In solidarity with the Palestinians in Gaza, the Houthis have targeted Israeli sites, cargo ships or those associated with Tel Aviv with missiles and drones, expressing their determination to continue operations until the end of the onslaught on the enclave.

A coalition led by the US has been conducting airstrikes since the beginning of 2024 that it said are targeting Houthi locations in parts of Yemen in response to attacks by the group on shipping in the Red Sea and the Gulf of Aden. The counter attacks have been occasionally met with retaliation from the group. With the intervention of Washington and London, the Houthis announced they consider all American and British ships military targets.

 

The world’s biggest humanitarian crisis: On Monday, November 25, the first cargo flight carrying critical drugs and medical supplies arrived in Sudan’s Blue Nile state, amid a worsening humanitarian crisis, the first humanitarian flight to the region since the conflict began 19 months ago. The planeload of medical supplies and medicines including antibiotics such as amoxicillin, which is used to treat bacterial infections such as pneumonia, landed at Damazine Airport after government approvals to use three airports in Sudan for aid deliveries.

Sudan is facing the world’s largest displacement crisis with more than 11 million people forced from their homes and 25.6 million people – about half of the population – suffering from severe hunger.

A recent surge in fighting in Blue Nile state last week displaced more than 5,400 households, adding to more than 406,121 people who have been displaced since the conflict began and who are in need of humanitarian aid including shelter, food and health care services.

◆ Your instructions: Continue the news excerpt on the Houthi attacks and Sudan's humanitarian crisis, picking up after its last sentence.

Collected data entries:
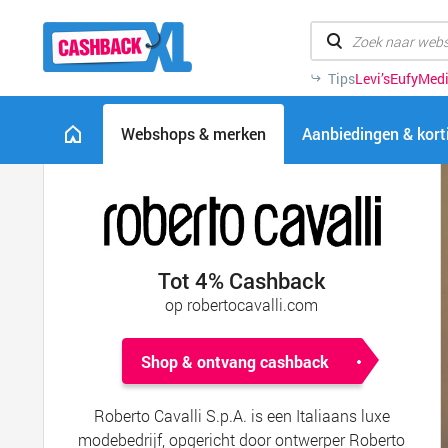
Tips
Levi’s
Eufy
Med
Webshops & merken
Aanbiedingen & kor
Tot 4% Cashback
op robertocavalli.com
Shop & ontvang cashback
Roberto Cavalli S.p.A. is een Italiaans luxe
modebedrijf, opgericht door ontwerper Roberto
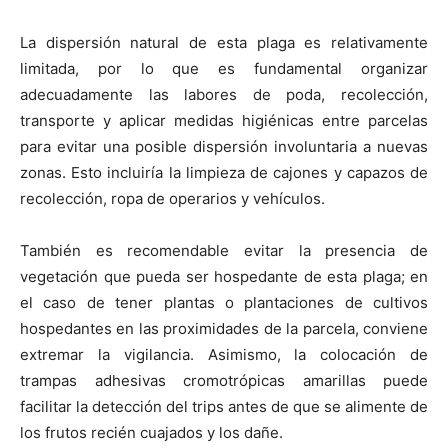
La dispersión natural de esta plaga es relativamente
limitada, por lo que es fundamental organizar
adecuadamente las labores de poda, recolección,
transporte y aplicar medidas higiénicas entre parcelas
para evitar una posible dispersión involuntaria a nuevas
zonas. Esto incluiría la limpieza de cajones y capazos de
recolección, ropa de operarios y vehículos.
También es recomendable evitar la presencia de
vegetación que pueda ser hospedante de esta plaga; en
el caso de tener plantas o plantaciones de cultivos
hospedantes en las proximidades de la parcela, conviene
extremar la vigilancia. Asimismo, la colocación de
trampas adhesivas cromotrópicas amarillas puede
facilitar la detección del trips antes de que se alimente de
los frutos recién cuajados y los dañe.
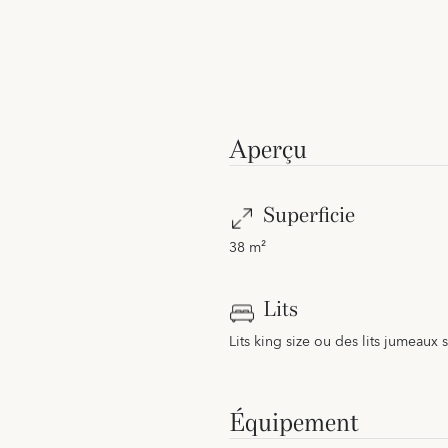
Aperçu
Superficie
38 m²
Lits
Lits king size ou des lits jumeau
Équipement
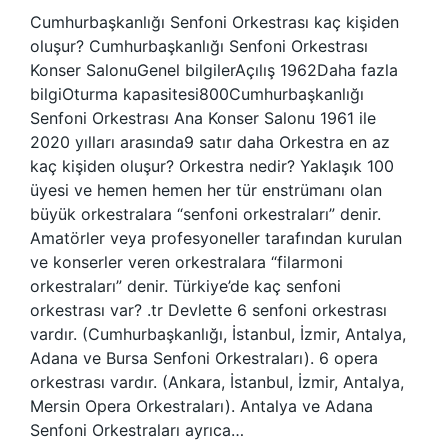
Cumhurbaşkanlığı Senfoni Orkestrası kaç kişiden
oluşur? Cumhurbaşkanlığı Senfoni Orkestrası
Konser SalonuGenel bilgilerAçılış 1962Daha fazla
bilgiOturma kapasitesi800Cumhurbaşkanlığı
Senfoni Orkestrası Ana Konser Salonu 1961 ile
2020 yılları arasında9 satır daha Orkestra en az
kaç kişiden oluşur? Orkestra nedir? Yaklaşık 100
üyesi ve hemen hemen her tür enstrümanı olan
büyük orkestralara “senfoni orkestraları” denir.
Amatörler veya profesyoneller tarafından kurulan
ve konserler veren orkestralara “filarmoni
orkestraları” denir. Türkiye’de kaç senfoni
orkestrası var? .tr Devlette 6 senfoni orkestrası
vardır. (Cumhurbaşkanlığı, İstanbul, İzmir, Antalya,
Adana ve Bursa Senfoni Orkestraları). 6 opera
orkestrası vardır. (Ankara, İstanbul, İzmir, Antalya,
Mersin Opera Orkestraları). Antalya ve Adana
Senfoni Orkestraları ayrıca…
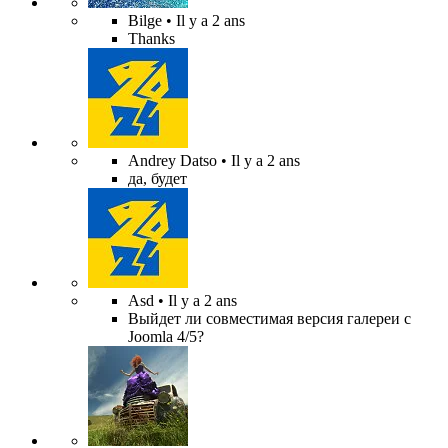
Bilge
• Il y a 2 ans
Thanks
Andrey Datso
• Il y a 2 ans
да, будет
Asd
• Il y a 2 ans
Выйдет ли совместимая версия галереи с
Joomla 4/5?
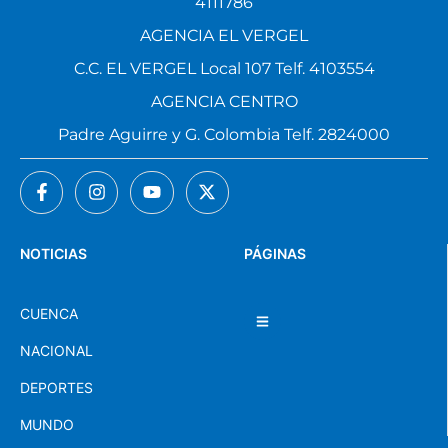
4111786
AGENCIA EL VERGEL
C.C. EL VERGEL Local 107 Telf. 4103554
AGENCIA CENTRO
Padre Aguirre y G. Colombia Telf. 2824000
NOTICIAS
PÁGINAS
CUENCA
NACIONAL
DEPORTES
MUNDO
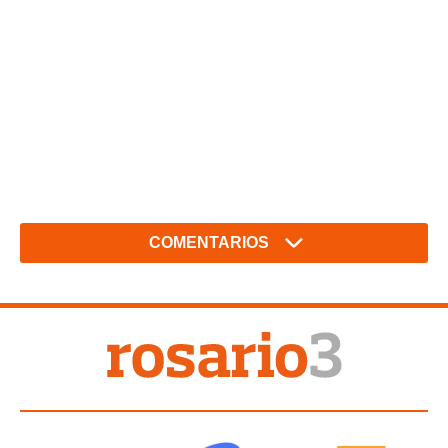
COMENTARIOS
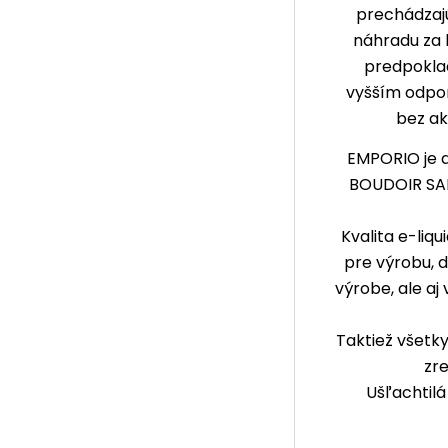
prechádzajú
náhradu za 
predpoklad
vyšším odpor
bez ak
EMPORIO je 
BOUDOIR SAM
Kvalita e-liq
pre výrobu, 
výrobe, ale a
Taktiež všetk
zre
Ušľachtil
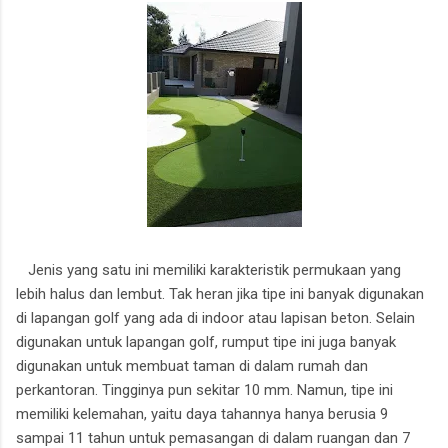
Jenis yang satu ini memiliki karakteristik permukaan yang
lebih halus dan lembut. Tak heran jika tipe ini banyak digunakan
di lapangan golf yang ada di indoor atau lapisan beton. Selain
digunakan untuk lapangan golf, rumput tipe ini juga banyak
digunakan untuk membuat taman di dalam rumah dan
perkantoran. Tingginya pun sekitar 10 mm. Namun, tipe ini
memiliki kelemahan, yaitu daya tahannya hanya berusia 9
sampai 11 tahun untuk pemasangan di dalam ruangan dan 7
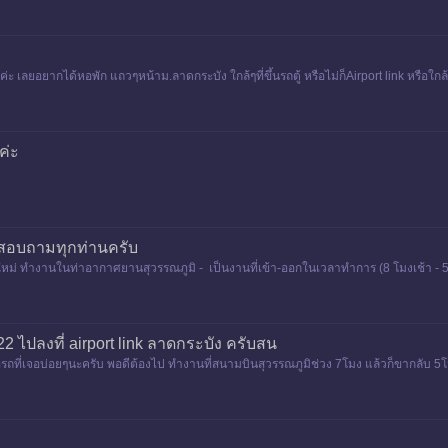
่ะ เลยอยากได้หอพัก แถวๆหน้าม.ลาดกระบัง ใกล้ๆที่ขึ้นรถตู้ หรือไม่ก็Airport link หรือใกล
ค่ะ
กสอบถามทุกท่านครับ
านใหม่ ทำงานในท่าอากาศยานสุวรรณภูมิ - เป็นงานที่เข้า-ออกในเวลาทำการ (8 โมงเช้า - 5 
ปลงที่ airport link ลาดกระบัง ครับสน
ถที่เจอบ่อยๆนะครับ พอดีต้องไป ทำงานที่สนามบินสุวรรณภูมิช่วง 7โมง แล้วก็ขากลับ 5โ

◆ Solved exercise:
At the same time, addressing the United Nations General Assembly on Tuesday, President Philémon Yang called for urgent collective action to address the humanitarian crisis in Sudan and stressed the shared responsibility of UN bodies to safeguard global peace and security. He voiced “grave concern” over the increasing use of veto power in the Council since 2022, referencing General Assembly resolution 77/262. That resolution, among others, mandated the General Assembly President to convene a meeting of the 193-member-body to discuss the situation in which the veto was cast.

“This alarming trend highlights, yet again, the urgent need for the General Assembly to take initiative on critical issues of peace and security when the Security Council finds itself paralyzed and unable to fulfil its core mandate,” Yang said. The negative vote by the permanent Council member earlier last month prevented the adoption of a draft resolution that would have strengthened measures to protect civilians and increase humanitarian access across Sudan.

 

What We’re Reading

Banking crisis in the making: Figures released by the BDL denote once more a significant discrepancy between the dollar-denominated deposits in Lebanese banks and the actual dollar reserves, Maan Barazy analysed, pointing out at how these indicators ring the bell of another banking crisis  in the country. 

 

Disabled and displaced: Rodayna Raydan reported on how the war has exacerbated the suffering of people with disabilities in Lebanon, as many had to leave behind their belongings and essential assistive devices such as wheelchairs, hearing aids, oxygen tanks, and other critical supplies; some have sought refuge in shelters ill-equipped to accommodate displaced individuals, while others were left to sleep on the streets.

 

A manufactured victory: Ramzi Abou Ismail shed light on the contradictory narratives behind the ceasefire agreement between Israel and Hezbollah.

 

Sea of trash: Valeria Rando interviewed environmental engineer Ziad Abi Chaker for NOW, drawing a timeline of waste mismanagement and the spread of landfills along the coasts of Lebanon.

 

Lebanon +

Anti-government forces in northwest Syria launched their biggest offensive in years. In the latest episode of Al-Jazeera Inside Story’s podcast, Bernard Smith debated with Qutaiba Idlibi, Senior policy adviser at the American Coalition for Syria, Omer Ozkizilcik, Director of Turkish Studies at the Omran Diraset Research Organization, and Caroline Rose, Director at the New Lines Institute, about the reasons why violence flared up again, and how it could possibly escalate.